Intuitively, the first step Tony took was one that research shows helps people lose weight. He called a good friend. For Tony, it was a girl named Kendall. “I was like she, she would be happy to help me through this,” he says. “I called her up and said we’re going to the supermarket, and we’re gonna get gym memberships, and she was like, OK! Let’s go! She helped. She was extremely happy to do it.”
A nutritionist helped Tony learn how to eat. He and Kendall went to the gym together, five days a week.
“I would jog one to two miles every time and I would do two miles on the bike,” he says. “Which isn’t a lot but when I was so heavy and I had changed my eating habits so drastically, and I was finding ways to make lettuce taste good, finding ways to make plain yogurt taste better, the mix of those two things, I would come home one night, sleep, wake up the next morning and see that I’d lost four pounds.”
That kind of weight loss kept him going. In less than a year, Tony lost 85 pounds – and he grew two inches.
The transformations in his life went far beyond his size.

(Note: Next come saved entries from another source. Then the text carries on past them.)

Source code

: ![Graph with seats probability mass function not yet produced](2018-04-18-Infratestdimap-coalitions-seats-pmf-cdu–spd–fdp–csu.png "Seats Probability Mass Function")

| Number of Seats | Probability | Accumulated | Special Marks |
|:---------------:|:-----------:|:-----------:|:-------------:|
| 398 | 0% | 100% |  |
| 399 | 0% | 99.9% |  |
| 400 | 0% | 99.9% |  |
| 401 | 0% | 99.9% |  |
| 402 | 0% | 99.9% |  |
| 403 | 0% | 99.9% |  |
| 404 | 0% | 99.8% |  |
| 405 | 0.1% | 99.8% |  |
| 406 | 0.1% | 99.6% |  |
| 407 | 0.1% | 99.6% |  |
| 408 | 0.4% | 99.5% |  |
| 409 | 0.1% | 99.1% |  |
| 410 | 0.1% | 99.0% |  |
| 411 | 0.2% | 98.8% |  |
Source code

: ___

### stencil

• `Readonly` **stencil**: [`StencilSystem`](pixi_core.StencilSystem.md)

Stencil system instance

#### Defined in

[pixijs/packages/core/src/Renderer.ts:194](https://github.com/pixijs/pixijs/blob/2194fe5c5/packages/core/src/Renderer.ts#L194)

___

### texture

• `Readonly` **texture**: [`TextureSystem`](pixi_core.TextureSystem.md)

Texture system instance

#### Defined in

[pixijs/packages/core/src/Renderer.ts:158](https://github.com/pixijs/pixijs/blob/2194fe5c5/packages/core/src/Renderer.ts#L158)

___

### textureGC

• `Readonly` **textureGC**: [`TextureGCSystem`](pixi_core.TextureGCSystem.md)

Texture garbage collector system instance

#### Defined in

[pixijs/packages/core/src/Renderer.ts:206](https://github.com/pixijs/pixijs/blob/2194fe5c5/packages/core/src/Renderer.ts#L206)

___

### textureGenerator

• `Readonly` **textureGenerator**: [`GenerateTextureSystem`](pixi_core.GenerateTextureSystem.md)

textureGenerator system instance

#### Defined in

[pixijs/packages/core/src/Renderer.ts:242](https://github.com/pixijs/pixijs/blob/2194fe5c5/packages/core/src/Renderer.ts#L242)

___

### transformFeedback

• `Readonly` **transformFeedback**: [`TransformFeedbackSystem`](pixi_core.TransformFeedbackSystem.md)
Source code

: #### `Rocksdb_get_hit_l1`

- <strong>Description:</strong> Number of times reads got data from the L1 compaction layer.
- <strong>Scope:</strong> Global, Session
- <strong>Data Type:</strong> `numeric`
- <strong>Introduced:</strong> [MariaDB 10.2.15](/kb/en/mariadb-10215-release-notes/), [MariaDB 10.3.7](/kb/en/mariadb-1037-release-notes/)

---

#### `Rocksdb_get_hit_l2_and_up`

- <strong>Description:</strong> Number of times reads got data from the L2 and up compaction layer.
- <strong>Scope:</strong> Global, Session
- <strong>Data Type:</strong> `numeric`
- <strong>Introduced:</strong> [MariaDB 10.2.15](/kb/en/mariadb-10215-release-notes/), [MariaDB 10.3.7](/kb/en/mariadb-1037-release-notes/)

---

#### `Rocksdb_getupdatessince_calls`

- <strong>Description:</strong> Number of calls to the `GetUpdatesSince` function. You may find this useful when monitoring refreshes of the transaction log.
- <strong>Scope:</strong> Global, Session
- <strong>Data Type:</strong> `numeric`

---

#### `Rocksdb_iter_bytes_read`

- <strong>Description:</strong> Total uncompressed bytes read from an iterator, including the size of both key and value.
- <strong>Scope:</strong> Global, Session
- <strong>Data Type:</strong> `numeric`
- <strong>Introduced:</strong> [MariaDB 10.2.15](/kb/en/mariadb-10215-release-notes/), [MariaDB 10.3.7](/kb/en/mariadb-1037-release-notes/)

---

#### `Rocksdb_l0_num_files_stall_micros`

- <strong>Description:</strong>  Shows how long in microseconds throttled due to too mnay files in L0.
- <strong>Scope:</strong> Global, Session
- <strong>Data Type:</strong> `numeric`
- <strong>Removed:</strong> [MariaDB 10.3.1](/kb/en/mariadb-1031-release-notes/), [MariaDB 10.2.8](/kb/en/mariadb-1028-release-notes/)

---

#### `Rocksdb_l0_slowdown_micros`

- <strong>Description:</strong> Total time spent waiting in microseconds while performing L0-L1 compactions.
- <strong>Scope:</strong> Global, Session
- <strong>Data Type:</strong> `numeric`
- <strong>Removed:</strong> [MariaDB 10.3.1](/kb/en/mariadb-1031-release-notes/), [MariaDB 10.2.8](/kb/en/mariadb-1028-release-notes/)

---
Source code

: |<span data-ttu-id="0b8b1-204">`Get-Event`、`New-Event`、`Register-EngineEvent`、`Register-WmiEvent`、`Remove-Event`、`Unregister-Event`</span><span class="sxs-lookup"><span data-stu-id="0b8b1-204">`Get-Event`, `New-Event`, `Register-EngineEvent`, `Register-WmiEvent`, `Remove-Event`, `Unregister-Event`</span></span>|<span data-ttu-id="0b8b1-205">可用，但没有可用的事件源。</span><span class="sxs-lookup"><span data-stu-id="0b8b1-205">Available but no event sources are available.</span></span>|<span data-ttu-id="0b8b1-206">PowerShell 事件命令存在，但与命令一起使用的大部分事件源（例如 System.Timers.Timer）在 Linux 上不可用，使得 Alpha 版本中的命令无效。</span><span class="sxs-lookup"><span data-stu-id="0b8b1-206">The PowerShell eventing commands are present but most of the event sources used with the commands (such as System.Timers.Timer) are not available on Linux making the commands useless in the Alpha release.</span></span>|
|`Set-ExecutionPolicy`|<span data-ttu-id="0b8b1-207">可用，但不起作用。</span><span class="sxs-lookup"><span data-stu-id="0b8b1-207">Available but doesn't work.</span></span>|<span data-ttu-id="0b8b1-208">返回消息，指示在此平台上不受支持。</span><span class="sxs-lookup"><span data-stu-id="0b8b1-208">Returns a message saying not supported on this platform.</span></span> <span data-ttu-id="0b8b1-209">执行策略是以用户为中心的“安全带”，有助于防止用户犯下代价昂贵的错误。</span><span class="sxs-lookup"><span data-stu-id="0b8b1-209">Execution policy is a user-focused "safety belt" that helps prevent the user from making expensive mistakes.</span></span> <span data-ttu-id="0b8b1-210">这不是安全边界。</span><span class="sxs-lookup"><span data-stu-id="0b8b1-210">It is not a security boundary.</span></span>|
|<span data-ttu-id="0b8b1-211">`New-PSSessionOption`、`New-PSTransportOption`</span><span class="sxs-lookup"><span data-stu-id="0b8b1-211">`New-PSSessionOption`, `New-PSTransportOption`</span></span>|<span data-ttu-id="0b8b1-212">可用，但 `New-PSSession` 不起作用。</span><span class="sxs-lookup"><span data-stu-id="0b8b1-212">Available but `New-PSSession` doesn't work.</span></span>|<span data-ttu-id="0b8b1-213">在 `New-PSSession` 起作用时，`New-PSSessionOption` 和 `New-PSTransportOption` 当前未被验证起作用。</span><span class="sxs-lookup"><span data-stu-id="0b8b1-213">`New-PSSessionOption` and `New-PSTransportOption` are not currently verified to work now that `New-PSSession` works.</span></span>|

“I was a lot more self-confident, I made a lot more friends,” he says. “I started getting involved in a lot more organizations.”
The yearbook, Key Club, Scrabble Club, the Actor’s Guild….even his grades improved. After he lost weight, he says, “I was very happy. I was a very happy kid.”
Today he is lean, bespectacled – just another college kid wearing red sneakers and hauling a backpack.
He has to watch what he eats. Which isn’t easy to do in the gourmet confines of the UNH dining hall.
But you’d never know that Tony was ever “that fat kid.”
And, of course – that’s just the way he likes it.